As investigações decorriam há mais de uma década e julgava-se que as conclusões apresentadas por um painel de cientistas internacionais poderiam resolver o mistério à volta da morte de Pablo Neruda. Em causa estava a descoberta, em 2017, da bactéria ‘clostridium botulinum’ nos molares do poeta chileno, que sugeria a morte por envenenamento, e não por complicações decorrentes do cancro da próstata, apresentada como causa oficial. Contudo, os especialistas encarregues da análise dos dados forenses, resultantes da exumação do cadáver, não conseguem perceber como a toxina botulínica foi introduzida no seu corpo. “Estava presente no momento de sua morte, mas ainda não sabemos porquê. Só sabemos que não deveria estar lá”, afirmaram Hendrik e Debi Poinar, da Universidade McMaster do Canadá, integrantes da equipa científica, em declarações à Agência France-Presse. O sumário do relatório, partilhado com o New York Times na semana passada, aponta que o painel não conseguiu distinguir se se tratava uma variante tóxica da bactéria, nem concluir se Neruda foi injetado com a bactéria ou se, em vez disso, esta proveio de alimentos contaminados.
O curto intervalo que separa o Golpe de Estado chileno, a 11 de setembro de 1973, e a morte de Pablo Neruda, a 23 de setembro, quando tinha 69 anos, deu azo a muitas especulações ao longo deste meio século. Apesar de estar confirmado o diagnóstico com cancro da próstata, sabia-se da violência exercida pelo regime militar de Augusto Pinochet contra os opositores – sendo conhecidos outros casos de envenenamento, com bactérias similares, gravemente letais –, e o prémio Nobel da Literatura (em 1971), militante do Partido Comunista chileno, era uma figura particularmente incómoda. Estaria, inclusive, a preparar-se para refugiar-se no México, cujo governo lhe tinha concedido asilo político, onde poderia continuar a lutar contra a ditadura que se instalava no seu país.
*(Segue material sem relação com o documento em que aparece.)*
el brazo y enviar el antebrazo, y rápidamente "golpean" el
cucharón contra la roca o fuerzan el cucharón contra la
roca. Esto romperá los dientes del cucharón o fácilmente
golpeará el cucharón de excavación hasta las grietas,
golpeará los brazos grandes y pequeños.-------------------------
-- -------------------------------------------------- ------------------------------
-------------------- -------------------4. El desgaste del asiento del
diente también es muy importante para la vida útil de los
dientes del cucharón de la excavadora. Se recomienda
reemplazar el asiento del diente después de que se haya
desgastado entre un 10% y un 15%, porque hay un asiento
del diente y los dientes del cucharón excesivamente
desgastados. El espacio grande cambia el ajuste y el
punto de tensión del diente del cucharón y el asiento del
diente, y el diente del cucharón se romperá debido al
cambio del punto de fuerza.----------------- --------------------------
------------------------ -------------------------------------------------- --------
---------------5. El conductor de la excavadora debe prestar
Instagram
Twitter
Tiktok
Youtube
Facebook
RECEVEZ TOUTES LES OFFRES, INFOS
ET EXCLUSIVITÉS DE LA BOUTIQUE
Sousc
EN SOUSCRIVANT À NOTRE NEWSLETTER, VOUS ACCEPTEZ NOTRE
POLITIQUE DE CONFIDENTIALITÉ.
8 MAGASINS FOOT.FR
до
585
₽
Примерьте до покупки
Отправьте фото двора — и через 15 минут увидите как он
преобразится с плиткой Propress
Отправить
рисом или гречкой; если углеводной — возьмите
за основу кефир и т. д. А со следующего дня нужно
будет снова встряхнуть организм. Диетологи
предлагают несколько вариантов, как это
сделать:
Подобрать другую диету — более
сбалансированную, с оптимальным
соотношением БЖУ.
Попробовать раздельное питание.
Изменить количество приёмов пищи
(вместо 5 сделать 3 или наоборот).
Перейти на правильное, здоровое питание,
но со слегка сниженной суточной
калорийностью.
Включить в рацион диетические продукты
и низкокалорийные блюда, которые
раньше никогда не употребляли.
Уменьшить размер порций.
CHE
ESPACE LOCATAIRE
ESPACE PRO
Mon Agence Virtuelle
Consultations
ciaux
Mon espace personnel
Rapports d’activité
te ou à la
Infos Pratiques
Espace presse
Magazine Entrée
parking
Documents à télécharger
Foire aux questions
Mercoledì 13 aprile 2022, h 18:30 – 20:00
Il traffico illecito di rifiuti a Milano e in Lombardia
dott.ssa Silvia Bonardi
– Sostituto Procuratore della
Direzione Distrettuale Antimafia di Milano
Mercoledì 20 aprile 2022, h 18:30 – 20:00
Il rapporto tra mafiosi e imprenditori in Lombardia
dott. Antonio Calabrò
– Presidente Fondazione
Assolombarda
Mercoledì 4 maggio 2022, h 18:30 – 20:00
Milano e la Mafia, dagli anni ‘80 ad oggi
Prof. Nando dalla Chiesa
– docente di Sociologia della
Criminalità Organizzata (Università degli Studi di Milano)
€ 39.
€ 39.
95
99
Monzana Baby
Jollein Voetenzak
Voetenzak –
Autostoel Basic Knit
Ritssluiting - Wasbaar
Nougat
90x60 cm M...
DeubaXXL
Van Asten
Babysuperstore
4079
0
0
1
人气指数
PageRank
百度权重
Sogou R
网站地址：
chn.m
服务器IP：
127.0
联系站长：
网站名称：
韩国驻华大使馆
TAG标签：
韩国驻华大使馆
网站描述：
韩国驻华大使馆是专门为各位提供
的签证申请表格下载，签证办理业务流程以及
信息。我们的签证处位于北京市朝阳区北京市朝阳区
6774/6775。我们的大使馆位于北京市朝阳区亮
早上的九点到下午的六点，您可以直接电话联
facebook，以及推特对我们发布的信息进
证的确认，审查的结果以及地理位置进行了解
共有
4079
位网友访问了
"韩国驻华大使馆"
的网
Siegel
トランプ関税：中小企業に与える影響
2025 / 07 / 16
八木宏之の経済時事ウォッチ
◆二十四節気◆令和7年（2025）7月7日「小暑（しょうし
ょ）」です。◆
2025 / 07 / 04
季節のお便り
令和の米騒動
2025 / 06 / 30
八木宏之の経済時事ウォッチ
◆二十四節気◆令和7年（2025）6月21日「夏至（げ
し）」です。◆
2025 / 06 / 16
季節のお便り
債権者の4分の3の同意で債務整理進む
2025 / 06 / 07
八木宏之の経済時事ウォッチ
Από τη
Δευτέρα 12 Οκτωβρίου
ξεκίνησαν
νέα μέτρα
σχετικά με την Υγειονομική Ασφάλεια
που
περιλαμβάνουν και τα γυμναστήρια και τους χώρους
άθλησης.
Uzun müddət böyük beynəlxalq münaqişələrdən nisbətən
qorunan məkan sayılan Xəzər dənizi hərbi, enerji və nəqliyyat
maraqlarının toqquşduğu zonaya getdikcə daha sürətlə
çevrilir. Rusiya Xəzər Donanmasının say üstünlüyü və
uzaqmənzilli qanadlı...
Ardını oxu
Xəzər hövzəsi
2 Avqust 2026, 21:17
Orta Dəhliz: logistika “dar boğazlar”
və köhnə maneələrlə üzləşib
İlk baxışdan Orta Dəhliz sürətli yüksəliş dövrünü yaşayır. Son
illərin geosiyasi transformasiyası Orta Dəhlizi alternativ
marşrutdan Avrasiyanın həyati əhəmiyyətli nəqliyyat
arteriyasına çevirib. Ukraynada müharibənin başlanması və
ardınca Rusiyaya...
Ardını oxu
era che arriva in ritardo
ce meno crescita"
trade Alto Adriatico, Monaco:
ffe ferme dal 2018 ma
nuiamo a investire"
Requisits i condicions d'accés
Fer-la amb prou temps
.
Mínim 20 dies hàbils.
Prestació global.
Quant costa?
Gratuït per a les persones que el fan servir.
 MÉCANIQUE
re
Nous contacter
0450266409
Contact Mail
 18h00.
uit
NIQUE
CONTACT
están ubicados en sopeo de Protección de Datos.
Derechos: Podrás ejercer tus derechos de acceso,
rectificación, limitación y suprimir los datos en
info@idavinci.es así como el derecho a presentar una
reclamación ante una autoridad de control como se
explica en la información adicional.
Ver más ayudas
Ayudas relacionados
Em 2011, a Justiça chilena ordenou a abertura de uma investigação à morte do poeta, motivada pelas declarações inéditas prestadas pelo seu antigo motorista, Manuel Araya, que o teria conduzido desde Isla Negra, a localidade costeira onde tinha casa, para receber tratamento hospitalar e preparar-se para a viagem até ao México. Revelou então ter recebido um telefonema do patrão, preocupado com uma injeção suspeita que lhe teria sido dada por um médico, aquando do internamento na clínica de Santa Maria, em Santiago do Chile. Esse médico, de apelido Price, nunca foi identificado. Por outro lado, os testemunhos de familiares e vizinhos sobre a gravidade do seu estado de saúde foram contraditórios, segundo afirmou Mario Carroza, primeiro juíz encarregue do inquérito, ao El País.
Para Rodolfo Reyes, sobrinho do poeta, advogado e assistente da família no processo, não restam dúvidas sobre a causa da morte. “Encontramos agora a arma do crime. Mas quem o matou? Essa é a segunda etapa [do processo]”, afirmou. “Mas pelo menos fica registado para a história que Neruda não morreu de cancro ou de tristeza.” O grupo de cientistas que, em 2017, descobriu pela primeira vez a bactéria ‘clostridium botulinum’ no seu corpo, já tinha posto em causa o certificado de óbito, nomeadamente a referida caquexia cancerosa (perda de peso e atrofia muscular), tendo concluído que o escritor teria cerca de 90 quilos aquando do seu falecimento.
As conclusões do relatório científico serão agora analisadas pela juíza Paola Plaza, atual responsável pelo inquérito judicial, que as juntará a outras provas (circunstanciais) e ponderará a dedução de acusação pelo homicídio de Neruda. Seja qual for a decisão, para muitos chilenos ficará sempre a suspeita de que a sua morte foi mais uma atrocidade cometida pela ditadura militar.